At first glance was taken from my story that I wrote in 1994 while travelling in India.
At first Glance
” I entered the shrine with the intention of purchasing a book on the Maharshi, more to please the taxi driver than myself. But my heart leapt, when my eyes caught sight of a life size photograph of the Maharshi, placed on a raised platform at the far end of the hall.
Never before had I seen such a beautiful countenance. Moving closer to the platform, I began to study his eyes; great dark pools of compassion and understanding, unlike any I’d seen before. Their compelling gaze seemed to invite me to linger. Spellbound, I sat crossed-legged, staring at him, soon I began to feel the Maharshi’s presence, as if he was imparting something from his eyes to my heart. On that first encounter, I’d not only bought the book WHO AM I, but proceeded to buy every available book on the late great sage.
The books had kept me entranced throughout that long Summer in India. His message was simple and modest. It made no claims to occult powers and esoteric knowledge to amaze the mystery loving nature of his fellow countrymen or curious minded traveller. Yet, it gave inspiration and encouragement to a hard-headed Westerner like myself. He pointed out plainly and simply, the path inward, the journey from ignorance to self-recognition; something I had not seriously considered before, or at best given only scant lip service to.
What became clear to me during my reading, is that men like the Maharshi, and there are few, ensure the continuity down through history of a divine message from regions not easily accessible to us all.

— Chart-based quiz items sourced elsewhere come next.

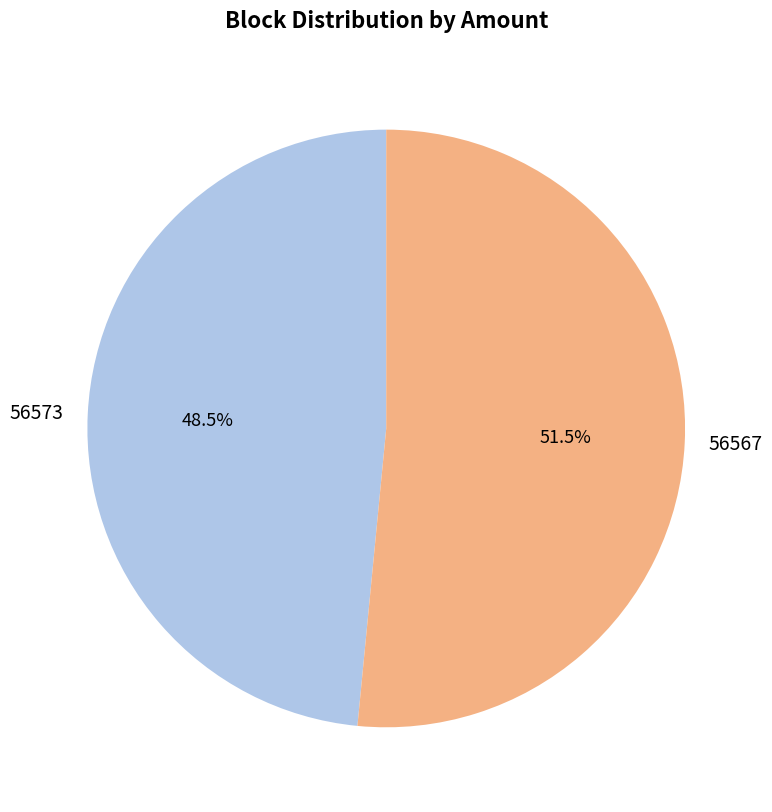

Which has a higher value, 56567 or 56573?

56567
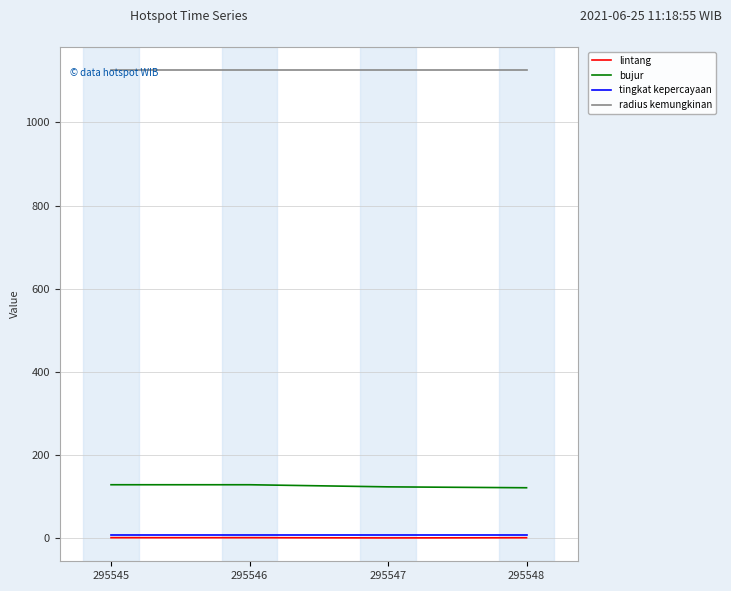

True or false: tingkat kepercayaan has a value of 8.0 at 295546.

True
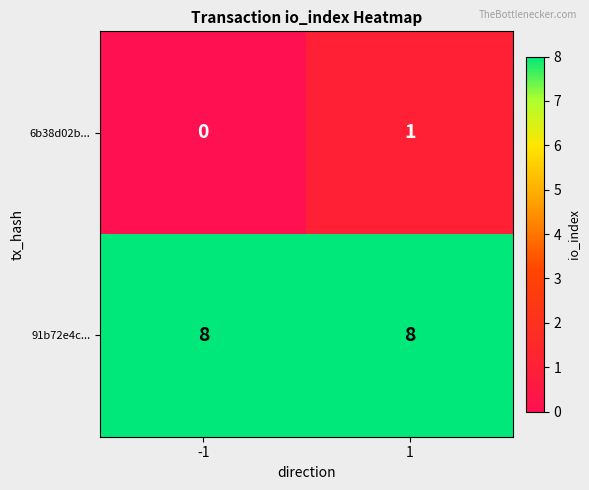

Which series changed the most between -1 and 1?

6b38d02b...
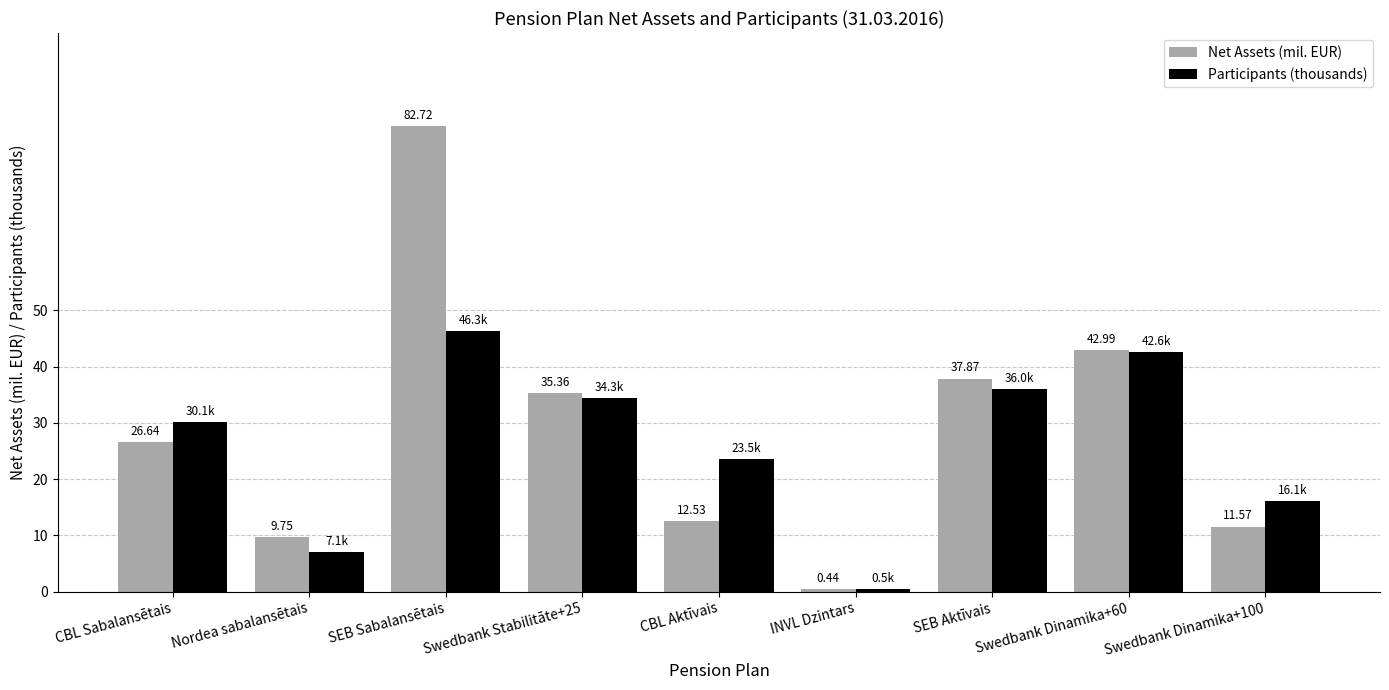

What is the difference between the Net Assets (mil. EUR) values at Nordea sabalansētais and Swedbank Dinamika+100?

1.8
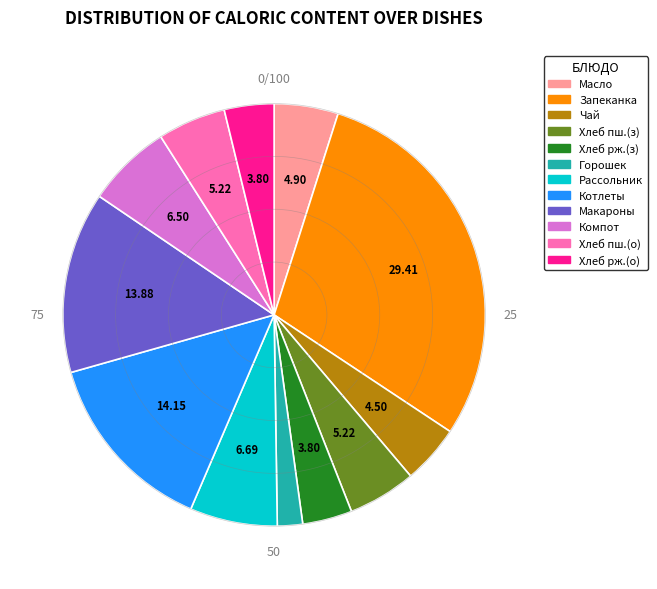

How many slices are in this pie chart?

12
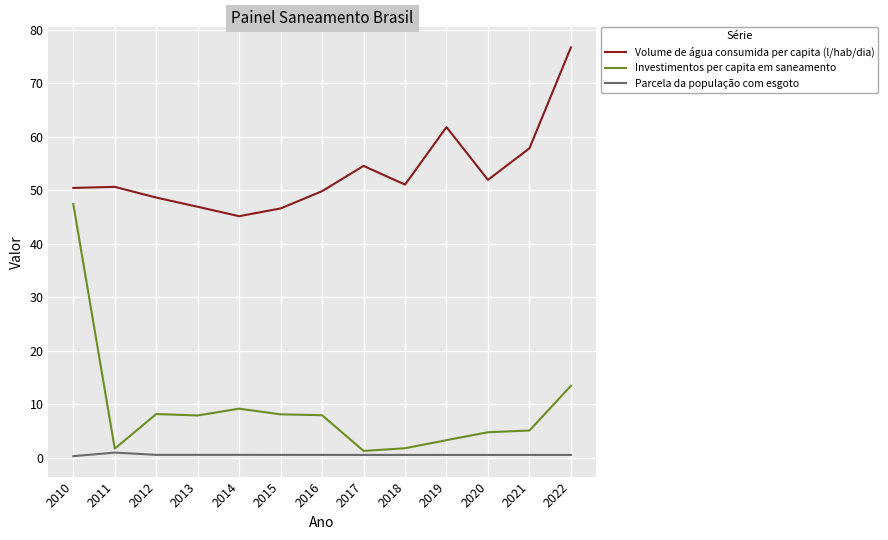

True or false: Volume de água consumida per capita (l/hab/dia) and Investimentos per capita em saneamento cross at least once.

False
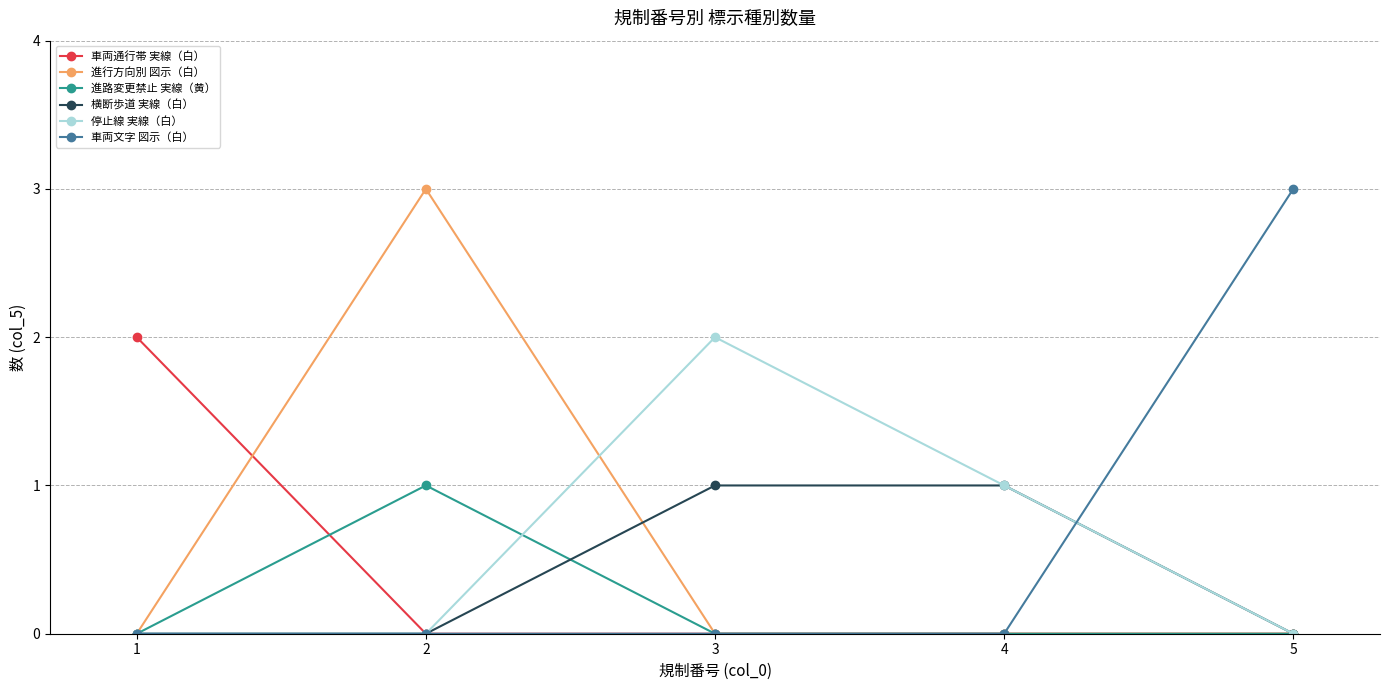

At which category is the sum across all series the highest?

2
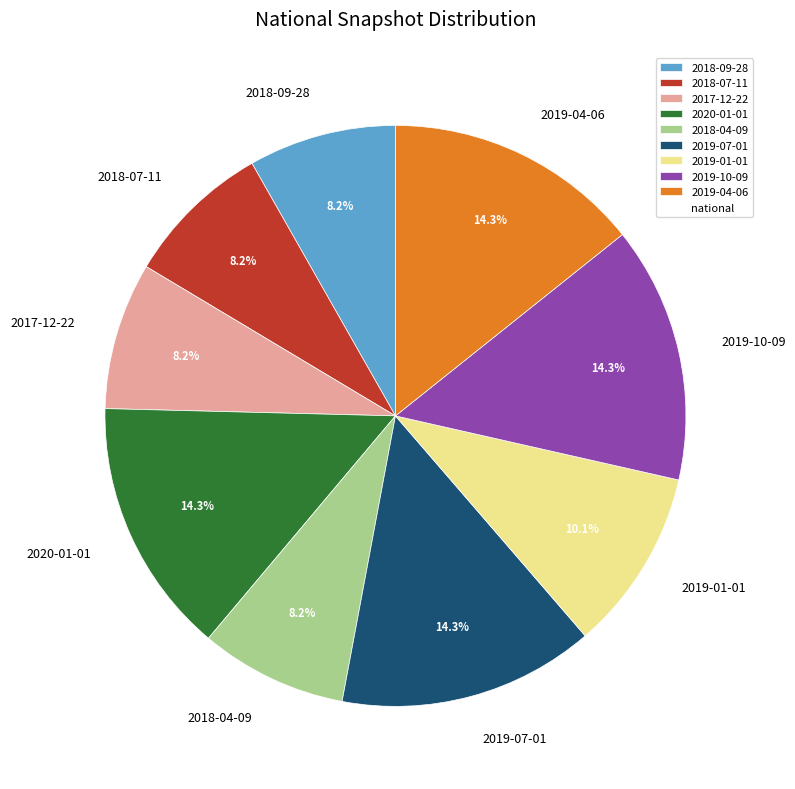

To the nearest percent, what is the average slice percentage?

11%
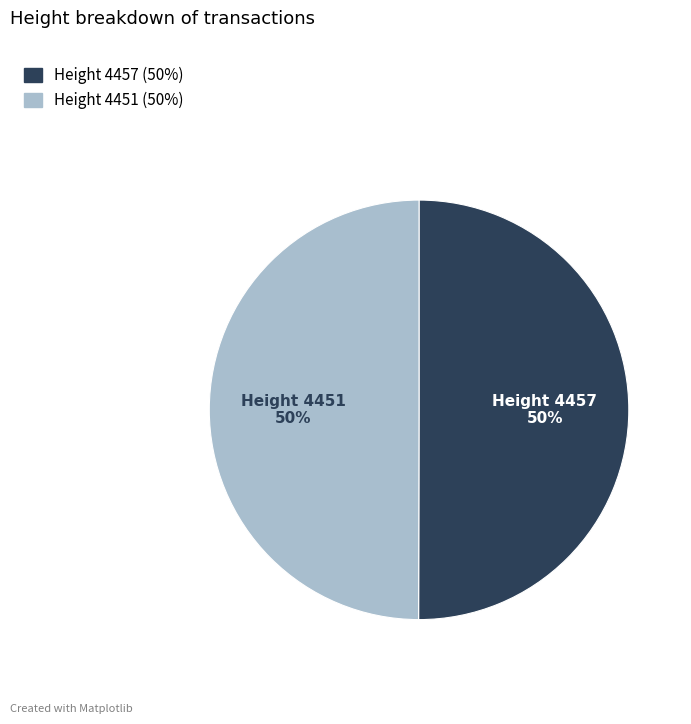

To the nearest percent, what is the average slice percentage?

50%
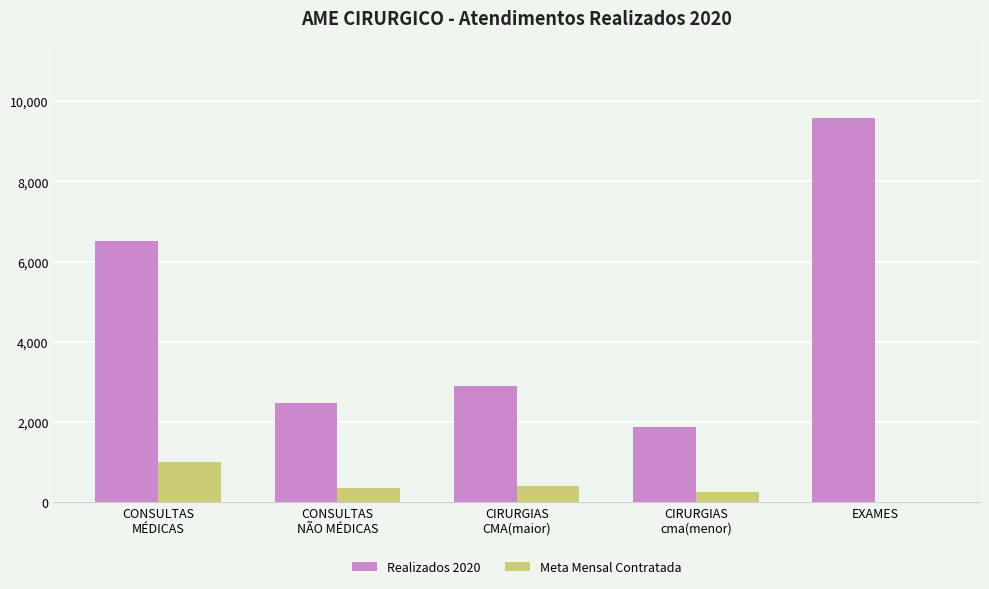

The Meta Mensal Contratada series shows -585 at EXAMES. True or false?

False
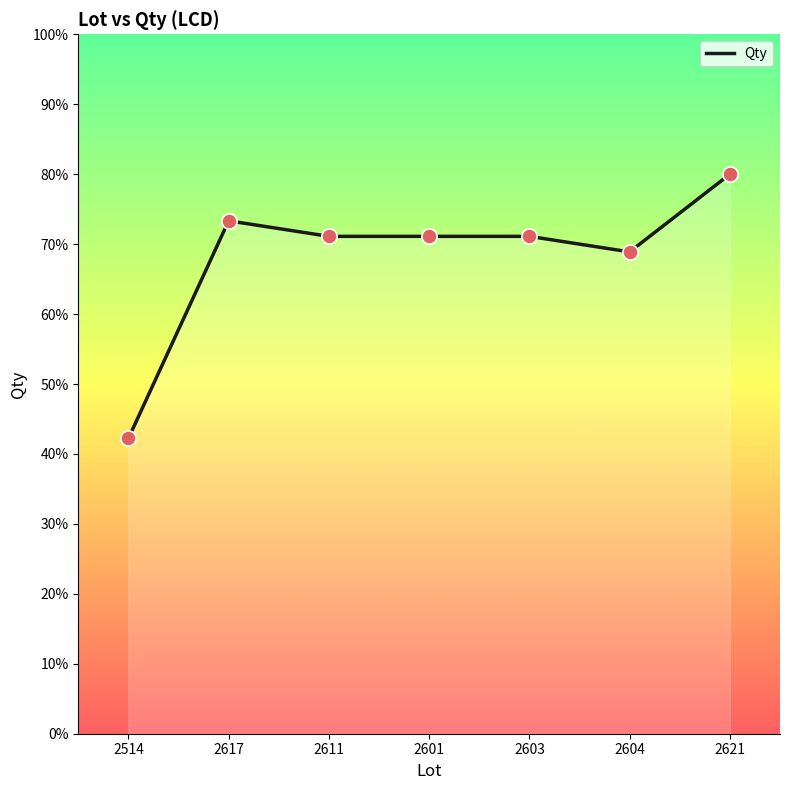

What is the change in value from 2603 to 2621?

+8.9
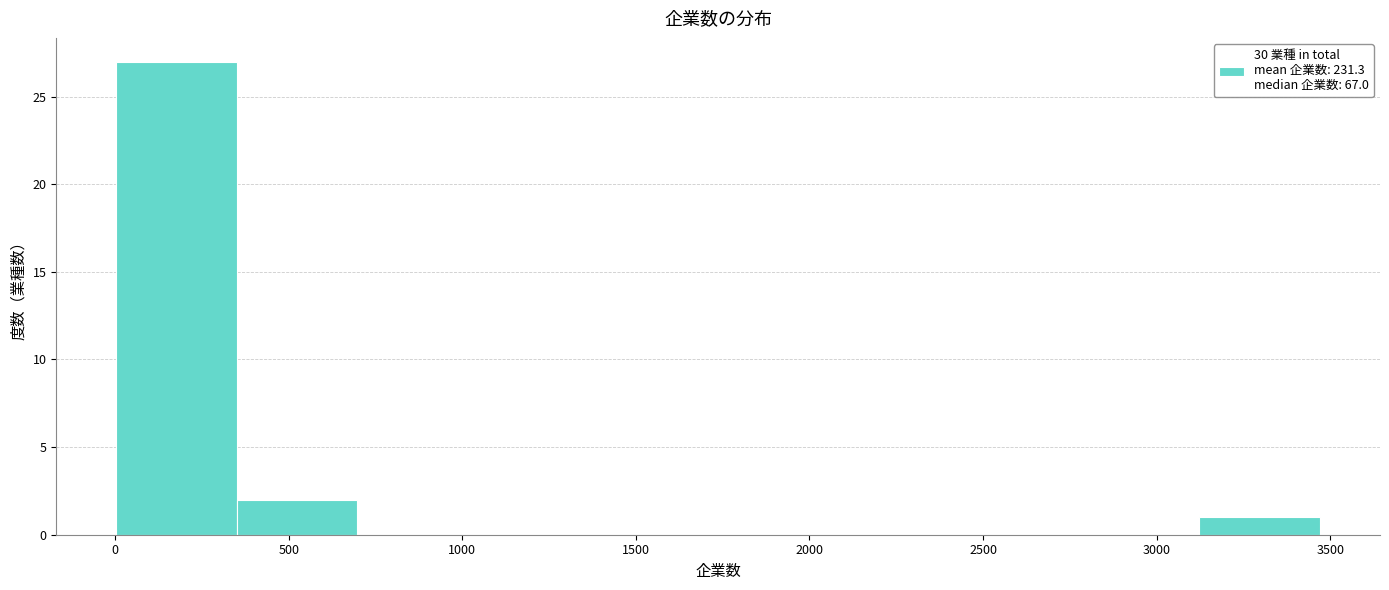

How tall is the bar that spans 350 to 700 on the x-axis? Neither the bar edges nor the heights are printed on the chart, so give them approximately, as read against the axes.

2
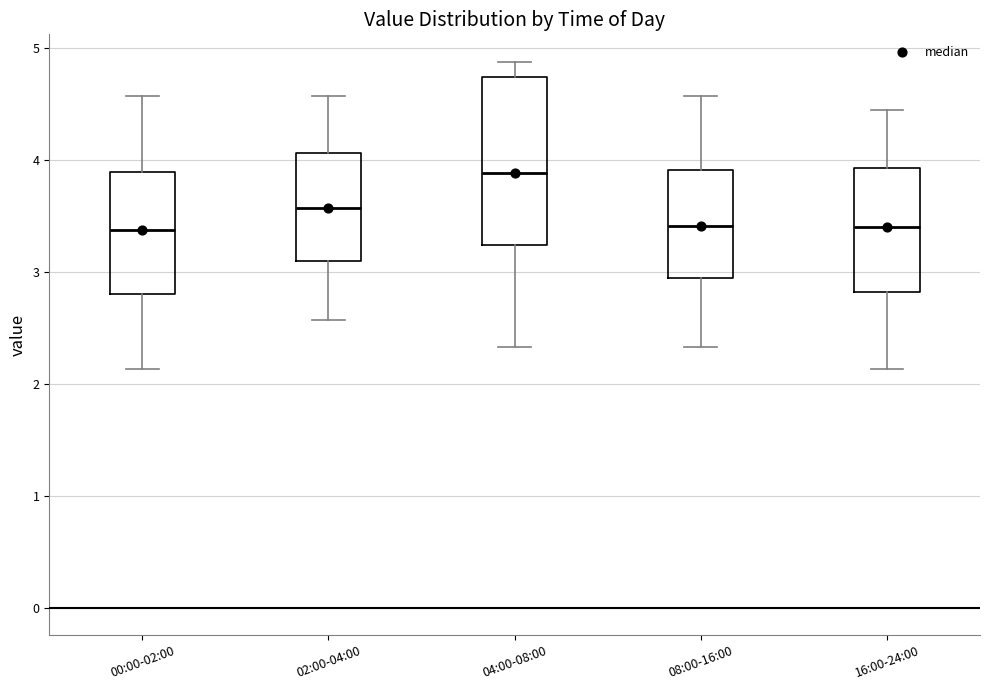

Comparing the boxes themselves (not the whiskers), which one is the tallest?

04:00-08:00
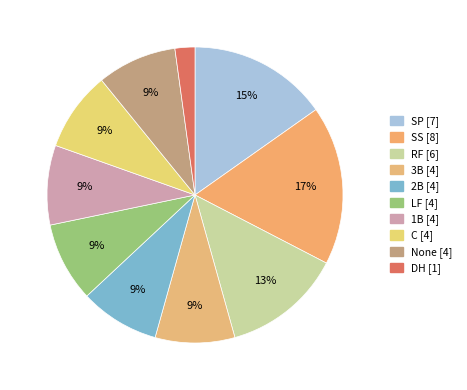

Which has a higher value, SS or DH?

SS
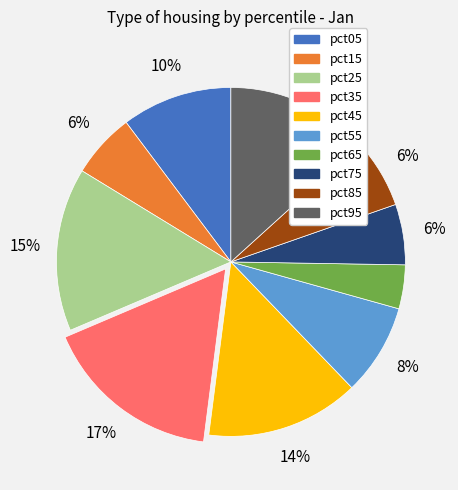

Between pct15 and pct95, which is larger?

pct95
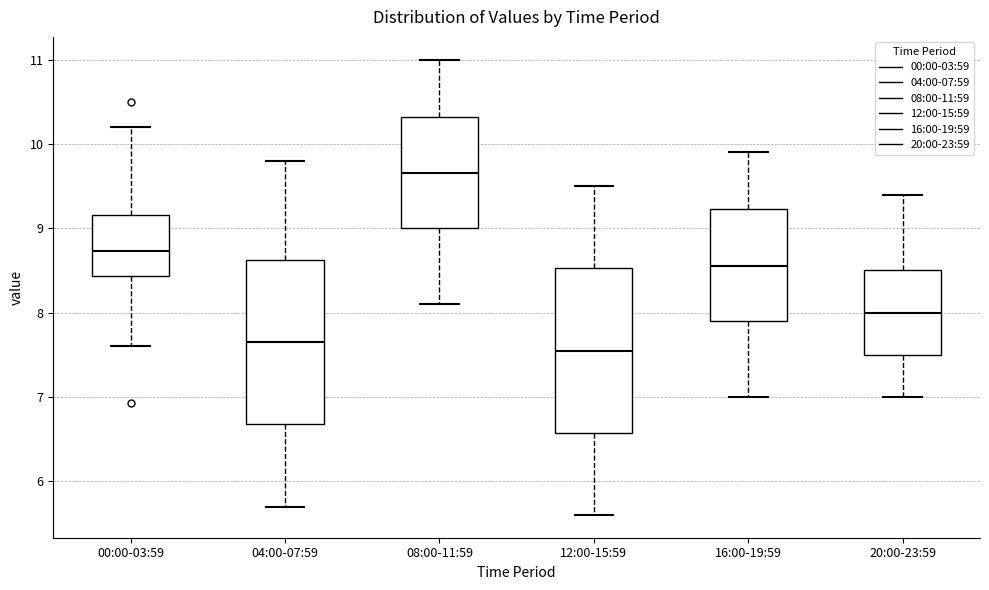

Reading left to right, read every box against the y-axis: the position of its median line, the range the box covers, and the ends of its whiskers. The values are not printed on the chart, so give them approximately, as read against the axis.

00:00-03:59: median 8.7, box 8.4 to 9.2, whiskers 7.6 to 10.2
04:00-07:59: median 7.7, box 6.7 to 8.6, whiskers 5.7 to 9.8
08:00-11:59: median 9.7, box 9.0 to 10.3, whiskers 8.1 to 11.0
12:00-15:59: median 7.6, box 6.6 to 8.5, whiskers 5.6 to 9.5
16:00-19:59: median 8.6, box 7.9 to 9.2, whiskers 7.0 to 9.9
20:00-23:59: median 8.0, box 7.5 to 8.5, whiskers 7.0 to 9.4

Man such as the Maharshi are rare indeed.
Also, the Sage did not come to argue anything with us, but to reveal our own divine nature. His rational teachings of Who am I, point to self-inquiry and the need to seek the pure essence of the Self. God is rarely mentioned in his teachings of Jnana Yoga. He simply puts forward a self-analysis which can be practised irrespective of any ancient theories or modern beliefs, and by so doing, he provides a way to true self-understanding. Thus, he fulfils the ancient Hindu scriptures, not by preaching but by practice.
The Maharshi had not become my guru, but his teachings had proved invaluable in my search for truth.”